**提示された文章:**

あの騒ぎからもう13年になるが、レアアースはどうなっただろうか。2022年の世界の年間生産量は2010年の2.3倍に増えたものの、確認埋蔵量も増加したので、世界の埋蔵量はまだ400年分以上ある。中国での生産も6割以上増えたが、埋蔵量はなお200年分以上だ。

「800年分」から「400年分」に半減したではないか、と思う人もいるかもしれないが、ざっくり言って確認埋蔵量が100年分以上だったら、もうその資源は無限にあるとみなしていいのではないかと思う。なぜなら、100年以上先の人類が果たしてどんな鉱物をどれだけ使うかなんて誰も予想できないからだ。レアアースを大量に使う技術が発展して資源枯渇に近づいているかもしれないし、まったく使わないようになるかもしれない。いずれにせよまだ存在しない技術のことなど予測不可能である。

20年で枯渇どころか無尽蔵

昨年来のウクライナでの戦争や各国で進む軍拡など、人間の愚かさを次々と見せつけられると、400年後には世界大戦と地球温暖化とによって人類があらかた滅亡しているというのが一番ありうるシナリオかもしれない。そうなればレアアース資源が残っていても意味がない。

**必要な作業:**
レアアースについての文章から、「あの騒ぎからもう13年になる」から「源が残っていても意味がない。」までの部分をそのまま書き写してください。

**保存データ:**

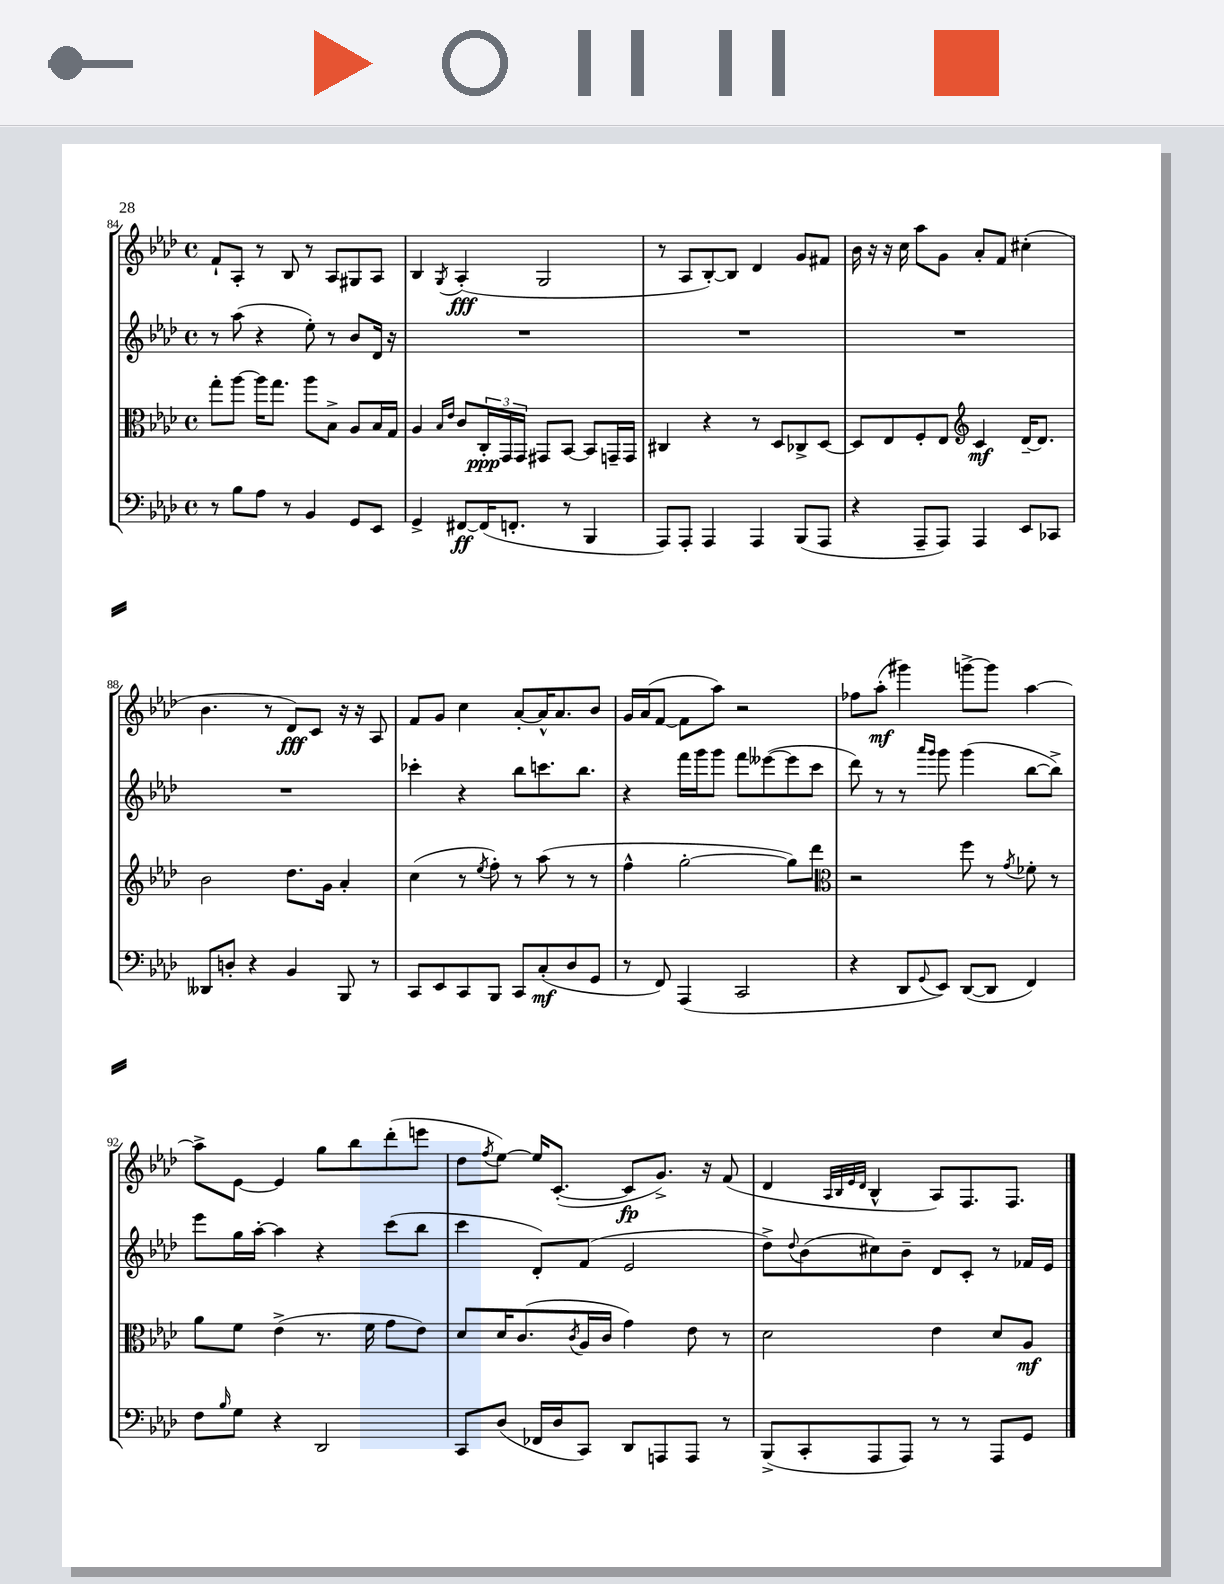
<<
\new StaffGroup <<
\new Staff = "s0" {
    \clef treble \key aes \major \defaultTimeSignature \time 4/4
    f'8-! aes8-. r8 bes8 r8 aes8 gis8 aes8 |
    bes4 \acciaccatura { g8 } aes4-.\fff( g2 |
    r8 aes8 bes8~-.) bes8 des'4 g'8 fis'8 |
    bes'16 r16 r16 c''16 aes''8 g'8 aes'8-. f'8 cis''4-.( |
    bes'4. r8 des'8\fff) c'8 r16 r16 aes8 |
    f'8 g'8 c''4 aes'8~-. aes'16-^ aes'8. bes'8 |
    g'16 aes'16( f'8~ f'8 aes''8) r2 |
    fes''8 aes''8-.\mf( gis'''4) g'''8~-> g'''8 aes''4~ |
    aes''8-> ees'8~ ees'4 g''8 bes''8 des'''8-.( e'''8 |
    des''8 \acciaccatura { f''8 } ees''8~) ees''16 c'8.~-.( c'8\fp g'8.->) r16 f'8( |
    des'4 \grace { aes32 bes32 ees'32 des'32 } bes4-^ aes8) f8. f8. \bar "|." |
}
\new Staff = "s1" {
    \clef treble \key aes \major \defaultTimeSignature \time 4/4
    r8 aes''8( r4 ees''8-.) r8 bes'8 des'16 r16 |
    R1 |
    R1 |
    R1 |
    R1 |
    ces'''4-. r4 bes''8 c'''8. bes''8. |
    r4 f'''16 g'''16 g'''8 f'''8 eeses'''8~( eeses'''8 c'''8 |
    des'''8) r8 r8 \grace { aes'''16 g'''16 } g'''8 g'''4( bes''8~ bes''8->) |
    ees'''8 g''16 aes''16~-. aes''4 r4 c'''8( bes''8 |
    c'''4 des'8-.) f'8( ees'2 |
    des''8->) \appoggiatura { des''8 } bes'8( cis''8) bes'8-- des'8 c'8-. r8 fes'16 ees'16 \bar "|." |
}
\new Staff = "s2" {
    \clef alto \key aes \major \defaultTimeSignature \time 4/4
    g''8-. aes''8~ aes''16 g''8. aes''8 bes8-> aes8 bes16 g16 |
    aes4 \grace { bes16 ees'16 } c'8 \tuplet 3/2 { c16-.\ppp g,16 g,16 } gis,8 bes,8~ bes,8 g,16-- g,16 |
    cis4 r4 r8 des8 ces8-> des8~ |
    des8 ees8 f8-. ees8 \clef treble c'4\mf des'16~-- des'8. |
    bes'2 des''8. g'16 aes'4-. |
    c''4( r8 \acciaccatura { ees''8 } f''8-.) r8 aes''8( r8 r8 |
    f''4-^ g''2~-. g''8) des'''8 |
    \clef alto r2 f''8 r8 \acciaccatura { g'8 } fes'8-. r8 |
    aes'8 f'8 ees'4->( r8. f'16 g'8 ees'8) |
    des'8 des'16 c'8.( \acciaccatura { c'8 } aes16 c'16 g'4) ees'8 r8 |
    des'2 ees'4 des'8 aes8\mf \bar "|." |
}
\new Staff = "s3" {
    \clef bass \key aes \major \defaultTimeSignature \time 4/4
    r8 bes8 aes8 r8 bes,4 g,8 ees,8 |
    g,4-> fis,8~\ff fis,16( f,8.-. r8 bes,,4 |
    aes,,8) aes,,8-. aes,,4 aes,,4 bes,,8( aes,,8 |
    r4 aes,,8-- aes,,8) aes,,4 ees,8 ces,8 |
    deses,8 d8-. r4 bes,4 bes,,8 r8 |
    c,8 ees,8 c,8 bes,,8 c,8 c8-.\mf( des8 g,8 |
    r8 f,8) aes,,4( c,2 |
    r4 des,8 \appoggiatura { g,8 } ees,8) des,8~( des,8 f,4) |
    f8 \grace { bes16 } g8 r4 des,2 |
    c,8 des8( fes,16 des16 c,8) des,8 a,,8 a,,8 r8 |
    bes,,8->( c,8-. aes,,8 aes,,8) r8 r8 aes,,8 g,8 \bar "|." |
}
>>
>>
\layout { \context { \Score currentBarNumber = #84 } }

**返答:**
あの騒ぎからもう13年になるが、レアアースはどうなっただろうか。2022年の世界の年間生産量は2010年の2.3倍に増えたものの、確認埋蔵量も増加したので、世界の埋蔵量はまだ400年分以上ある。中国での生産も6割以上増えたが、埋蔵量はなお200年分以上だ。

「800年分」から「400年分」に半減したではないか、と思う人もいるかもしれないが、ざっくり言って確認埋蔵量が100年分以上だったら、もうその資源は無限にあるとみなしていいのではないかと思う。なぜなら、100年以上先の人類が果たしてどんな鉱物をどれだけ使うかなんて誰も予想できないからだ。レアアースを大量に使う技術が発展して資源枯渇に近づいているかもしれないし、まったく使わないようになるかもしれない。いずれにせよまだ存在しない技術のことなど予測不可能である。

20年で枯渇どころか無尽蔵

昨年来のウクライナでの戦争や各国で進む軍拡など、人間の愚かさを次々と見せつけられると、400年後には世界大戦と地球温暖化とによって人類があらかた滅亡しているというのが一番ありうるシナリオかもしれない。そうなればレアアース資源が残っていても意味がない。